Problem to solve:
The answer must consist of every line from the entries that holds the word "Table".

Records shown:
━━━━━━━━━━━━━━━━

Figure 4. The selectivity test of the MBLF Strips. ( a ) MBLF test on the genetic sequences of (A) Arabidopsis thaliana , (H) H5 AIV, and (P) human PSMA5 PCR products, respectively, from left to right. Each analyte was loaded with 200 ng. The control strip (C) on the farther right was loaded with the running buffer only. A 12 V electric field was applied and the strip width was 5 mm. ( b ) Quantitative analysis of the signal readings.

━━━━━━━━━━━━━━━━

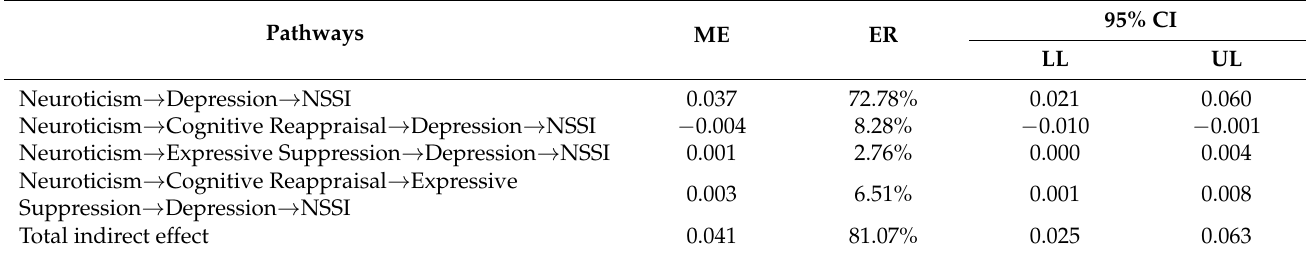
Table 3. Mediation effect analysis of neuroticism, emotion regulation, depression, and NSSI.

━━━━━━━━━━━━━━━━

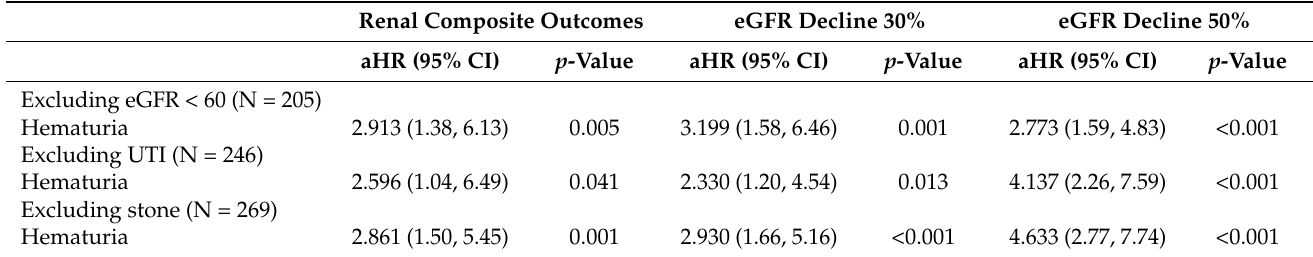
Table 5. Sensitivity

━━━━━━━━━━━━━━━━

Solution to this problem:
Table 3. Mediation effect analysis of neuroticism, emotion regulation, depression, and NSSI.
Table 5. Sensitivity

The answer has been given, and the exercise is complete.